- [ACTIONS TO TAKE]
**a.** Return everything in the employee engagement essay from "I’m pretty sure" down to "a productive investment.", copied word for word.
**b.** List every calendar year named in the essay on employee engagement.
**c.** Extend the essay on employee engagement, picking up right after its last sentence.

Leaders and managers frequently refer to the famous Albert Einstein quote when something in their organizations isn’t working after repeated efforts. I wonder what Einstein would say about employee engagement?
The definition of insanity is doing the same thing over and over and expecting a different result.
For two decades, the benchmark of benchmarks for employee engagement is Gallup, a world-class research organization. Gallup research shows that, over the past 10 years, the percentage of engaged employees has fluctuated. From a low of 30% to a high of 36%.
Much ado was made about a slight uptick in engagement before the pandemic. Then Covid struck and the trend reversed.
I’m pretty sure Einstein would agree with my old boss at Cisco, former CEO John Chambers. John famously described missed expectations at Cisco this way:
I never get hard work confused with results.
To see engagement move up only six percentage points over a decade without enduring results is underwhelming, at best. Especially when the engagement rate was so low to begin with.
The Decline of Engaged Employees
The most recent 2022 Gallup numbers show the percent of employees engaged is down. U.S. companies are down 32%. It was 30% in 2002 and 2012.
I’m not sure how many billions of dollars were spent on employee engagement measurement and programs during this time, but it is clear from this data it was not a productive investment.
The inertia reflected in the engagement data reflects what I’ve heard over the past three years talking to hundreds of HR leaders about what works and what doesn’t in employee engagement.
Most of the feedback is best paraphrased this way:
We are not learning anything new from our employee engagement data.
Competition vs Collaboration
I’ve been lucky to work with hundreds of companies and their leadership teams. Especially after I wrote The Collaboration Imperative, which shared the best practices used at Cisco in its transition from a culture based on internal competition to one based on internal collaboration.
From these listening sessions, I’ve come to believe that certain ideas exist in organizational thinking in the absence of hard evidence. I don’t know how these ideas got started. I just know the ideas are entrenched.
For example – the way leaders and managers think about employee engagement today. It reminds me of the way organizations think about career planning. That it is the responsibility of the employee, despite overwhelming evidence indicating a different reality.
If it is true that employees are responsible for their own careers, why is “my manager” the most cited reason when an employee leaves a company?

Dataset entries:
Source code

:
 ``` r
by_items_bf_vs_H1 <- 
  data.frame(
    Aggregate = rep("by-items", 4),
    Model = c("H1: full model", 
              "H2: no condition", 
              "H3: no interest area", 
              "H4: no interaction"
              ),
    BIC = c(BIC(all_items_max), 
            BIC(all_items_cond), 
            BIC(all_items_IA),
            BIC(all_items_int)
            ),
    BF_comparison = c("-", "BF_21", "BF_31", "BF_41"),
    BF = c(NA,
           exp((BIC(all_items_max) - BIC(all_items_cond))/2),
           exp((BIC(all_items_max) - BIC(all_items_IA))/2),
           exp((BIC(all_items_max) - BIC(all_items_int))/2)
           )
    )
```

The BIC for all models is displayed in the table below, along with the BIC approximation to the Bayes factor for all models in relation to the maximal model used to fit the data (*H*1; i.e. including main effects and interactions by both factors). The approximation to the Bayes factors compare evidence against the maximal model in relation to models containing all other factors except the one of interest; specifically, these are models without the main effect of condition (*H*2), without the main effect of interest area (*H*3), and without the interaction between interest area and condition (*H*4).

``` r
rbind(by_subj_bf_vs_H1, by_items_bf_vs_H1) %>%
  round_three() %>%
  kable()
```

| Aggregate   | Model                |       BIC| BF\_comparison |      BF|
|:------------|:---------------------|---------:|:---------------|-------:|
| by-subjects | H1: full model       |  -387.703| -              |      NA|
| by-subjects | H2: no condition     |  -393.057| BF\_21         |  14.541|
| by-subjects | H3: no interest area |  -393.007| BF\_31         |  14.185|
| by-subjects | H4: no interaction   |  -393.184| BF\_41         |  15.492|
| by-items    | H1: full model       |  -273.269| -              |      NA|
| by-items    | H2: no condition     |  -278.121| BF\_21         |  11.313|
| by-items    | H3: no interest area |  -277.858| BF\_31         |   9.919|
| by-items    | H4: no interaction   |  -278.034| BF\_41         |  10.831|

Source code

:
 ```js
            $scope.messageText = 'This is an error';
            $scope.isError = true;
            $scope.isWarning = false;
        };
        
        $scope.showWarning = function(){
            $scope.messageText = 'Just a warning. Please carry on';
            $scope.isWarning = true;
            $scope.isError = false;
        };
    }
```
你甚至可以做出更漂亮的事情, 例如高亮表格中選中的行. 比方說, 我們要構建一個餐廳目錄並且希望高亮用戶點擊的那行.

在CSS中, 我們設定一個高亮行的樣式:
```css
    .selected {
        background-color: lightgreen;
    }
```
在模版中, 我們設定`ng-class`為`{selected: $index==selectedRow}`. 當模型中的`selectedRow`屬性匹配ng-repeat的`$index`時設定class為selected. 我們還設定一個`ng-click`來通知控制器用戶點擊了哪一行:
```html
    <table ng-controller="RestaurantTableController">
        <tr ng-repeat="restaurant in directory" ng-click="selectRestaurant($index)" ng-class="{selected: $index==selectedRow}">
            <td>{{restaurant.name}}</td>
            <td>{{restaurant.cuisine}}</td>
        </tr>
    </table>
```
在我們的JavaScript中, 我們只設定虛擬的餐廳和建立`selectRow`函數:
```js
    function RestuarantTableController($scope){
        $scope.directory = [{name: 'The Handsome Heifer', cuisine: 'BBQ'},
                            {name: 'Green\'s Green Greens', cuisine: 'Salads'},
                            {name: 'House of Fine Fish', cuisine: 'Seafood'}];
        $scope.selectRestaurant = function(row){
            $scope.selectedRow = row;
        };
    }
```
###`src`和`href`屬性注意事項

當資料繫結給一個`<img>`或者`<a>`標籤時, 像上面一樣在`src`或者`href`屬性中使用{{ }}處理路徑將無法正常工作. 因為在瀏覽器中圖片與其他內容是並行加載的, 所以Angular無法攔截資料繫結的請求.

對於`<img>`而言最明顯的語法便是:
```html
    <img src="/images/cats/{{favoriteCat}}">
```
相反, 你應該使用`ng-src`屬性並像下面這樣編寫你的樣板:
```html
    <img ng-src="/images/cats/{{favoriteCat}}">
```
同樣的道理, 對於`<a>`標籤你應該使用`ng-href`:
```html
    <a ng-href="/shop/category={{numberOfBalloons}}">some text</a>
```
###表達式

- [TASK ANSWERS]
**a.**
I’m pretty sure Einstein would agree with my old boss at Cisco, former CEO John Chambers. John famously described missed expectations at Cisco this way:
I never get hard work confused with results.
To see engagement move up only six percentage points over a decade without enduring results is underwhelming, at best. Especially when the engagement rate was so low to begin with.
The Decline of Engaged Employees
The most recent 2022 Gallup numbers show the percent of employees engaged is down. U.S. companies are down 32%. It was 30% in 2002 and 2012.
I’m not sure how many billions of dollars were spent on employee engagement measurement and programs during this time, but it is clear from this data it was not a productive investment.

**b.** 2002, 2012, 2022

**c.**
Employee Engagement is Upside Down
I want to eat my own dog food by starting with evidence. I’ve spent the pandemic sponsoring a large, real-world research study on what makes an employee want to stay at a company. I wanted to know what it would take to get an employee to recommend where they work.
Our primary research and the large collection of company data captured in the second phase of our research confirm we’ve been measuring the wrong things in employee engagement.
In fact, employee engagement is upside down, according to our research.
Instead of measuring how engaged employees are, we should be measuring how engaged leaders and managers are.
In statistical terms, our evidence-based model demonstrated a strong, positive linear relationship between the degree to which leaders and managers engage employees and the willingness of employees to recommend where they work. In other words, the more engaged leaders and managers are in creating organizational culture with their teams, the greater the likelihood of an employee recommending the employer. Our research conclusions have a 95% confidence interval.
The Impact Leaders Have on Employee Engagement
Just like career planning. It’s time to embrace the fact that leaders and managers are the reasons why people fall in love with a company and its culture — or not. Leaders create the global cultural values of an organization; managers implement those values locally.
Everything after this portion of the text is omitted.